SFT improves final-answer accuracy but reduces reasoning informativeness by 38.9% on average. Models reach correct answers through pattern-matching shortcuts rather than genuine inferential reasoning, becoming less auditable despite higher accuracy scores.
Three faithfulness tests show fine-tuned models generate reasoning chains that less reliably influence final outputs. Early termination, paraphrasing, and filler substitution all produce invariant answers more often after fine-tuning, suggesting reasoning becomes performative rather than functional.
Models trained on systematically irrelevant traces maintain solution accuracy and sometimes improve out-of-distribution generalization, suggesting traces function as computational scaffolding rather than meaningful reasoning steps.
Fine-tuning on labeled examples fails to transfer quality criteria to new argument types. Models learn surface patterns rather than principled criteria. Explicit instruction using frameworks like RATIO or QOAM significantly improves performance and generalization.
Even GRPO-trained models show sharp performance drops on out-of-distribution variants (N-1 test sets) compared to in-distribution problems, indicating RL optimizes template-matching rather than genuine problem-solving procedures.
RLAG rewards both answer accuracy and explanation rationality by cycling between augmented and unaugmented generation, progressively internalizing coherent knowledge structures.
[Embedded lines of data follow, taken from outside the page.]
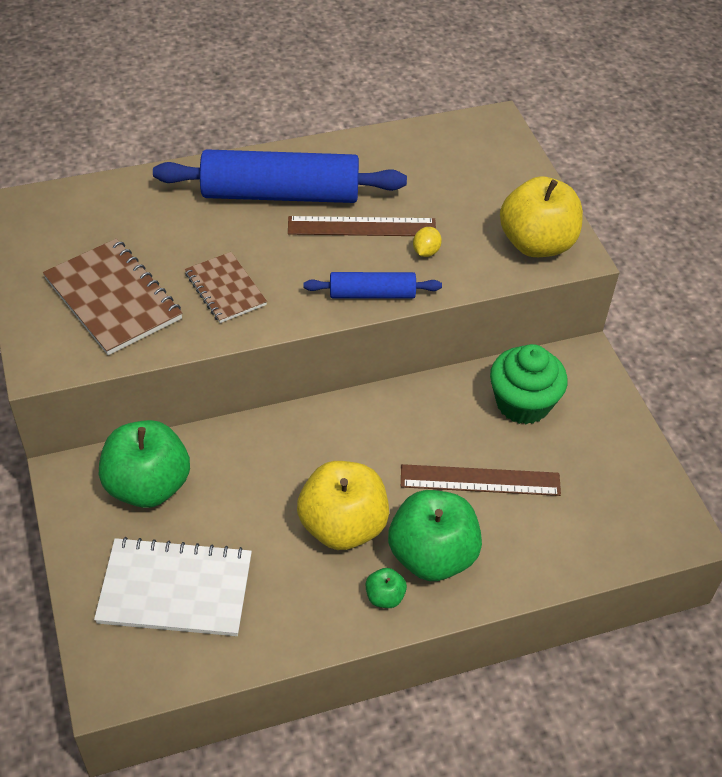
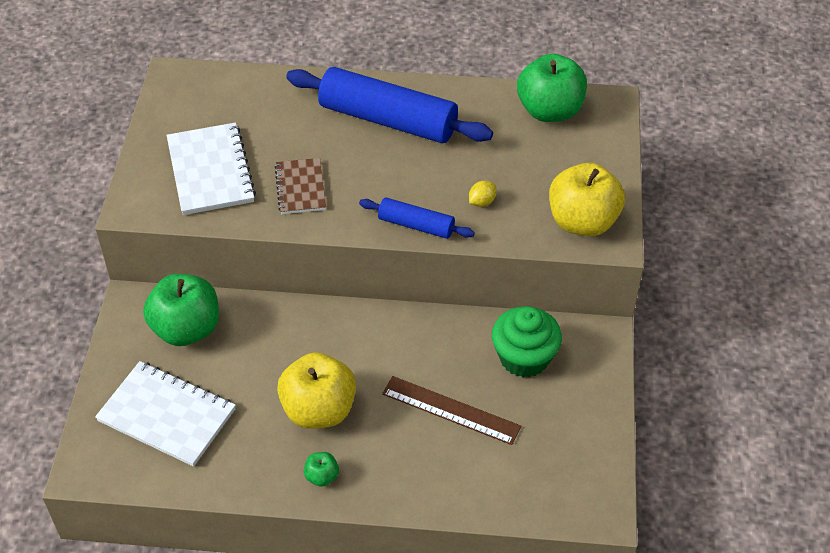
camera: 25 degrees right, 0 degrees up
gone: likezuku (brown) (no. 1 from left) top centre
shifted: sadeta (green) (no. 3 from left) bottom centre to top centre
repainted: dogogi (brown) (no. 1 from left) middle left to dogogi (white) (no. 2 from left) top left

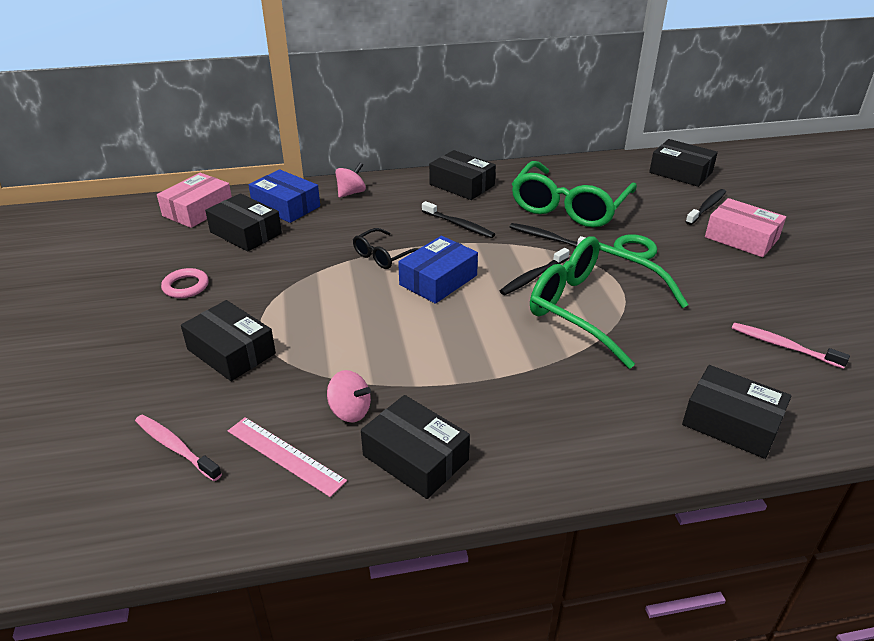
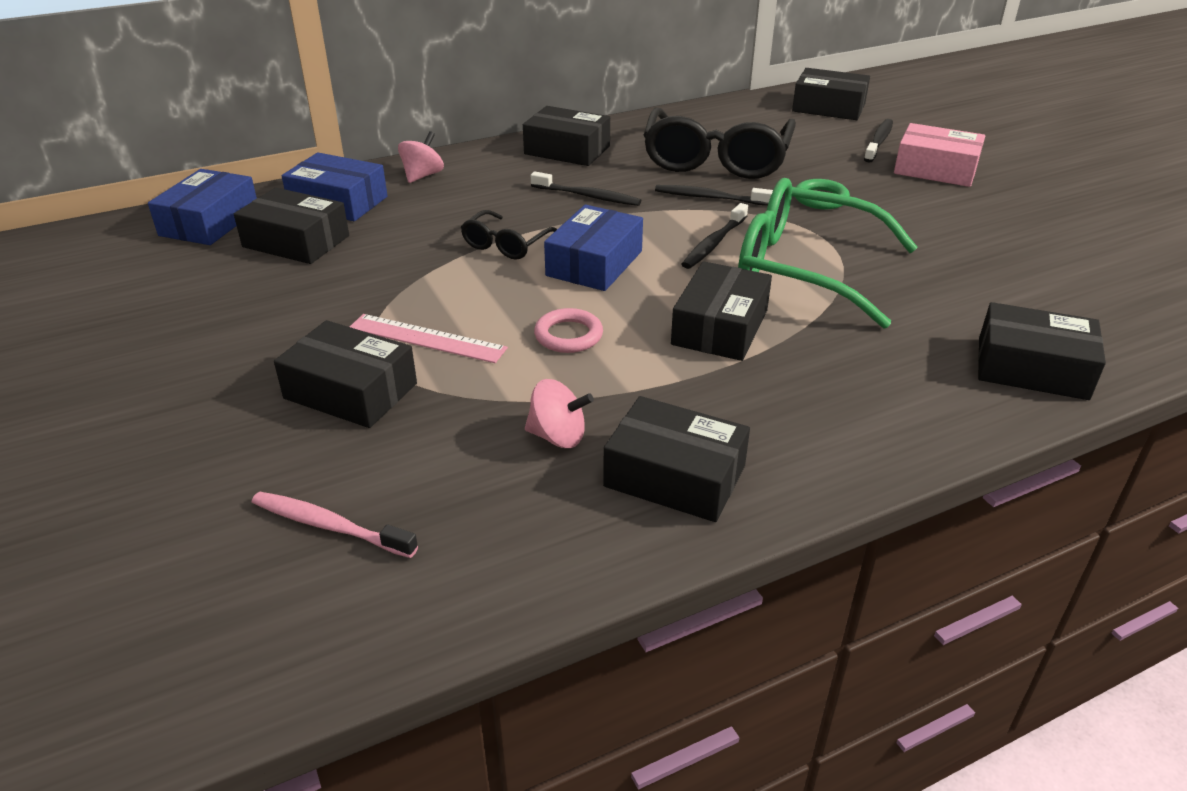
camera: 15 degrees left, 0 degrees up
gone: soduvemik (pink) (no. 2 from left) middle right
new: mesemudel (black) (no. 5 from left) centre
shifted: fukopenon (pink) middle left to centre; likezuku (pink) bottom left to centre
repainted: mesemudel (pink) (no. 1 from left) top left to mesemudel (blue) (no. 1 from left) top left; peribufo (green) (no. 1 from left) top centre to peribufo (black) (no. 2 from left) top centre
This outperforms SFT because it prioritizes reasoning quality over token-level correctness.
RLSF uses answer-span confidence to rank reasoning traces, creating synthetic preferences that strengthen step-by-step reasoning while reversing RLHF's calibration degradation—without requiring human labels or external verifiers.
Only ~20% of tokens exhibit high entropy as pivotal reasoning decision points; RLVR primarily adjusts these forking tokens. Training exclusively on them matches or exceeds full-gradient performance, revealing that the minority carries the learning signal.
Five independent mechanisms—RL steering, critique fine-tuning, decoding changes, SAE feature steering, and RLVR—all elicit reasoning already present in base model activations. Post-training selects rather than creates reasoning; the bottleneck is elicitation, not capability acquisition.
Evidence shows base models already contain reasoning capability in latent form; RL training optimizes deployment timing rather than capability creation. Hybrid models recover 91% of performance gains by routing tokens only, and activation vectors for reasoning strategies pre-exist before any RL.
Task accuracy peaks at intermediate CoT length, with optimal length increasing alongside task difficulty but decreasing with model capability. RL training naturally gravitates toward shorter chains as models improve, revealing that simplicity emerges from reward signals rather than explicit training.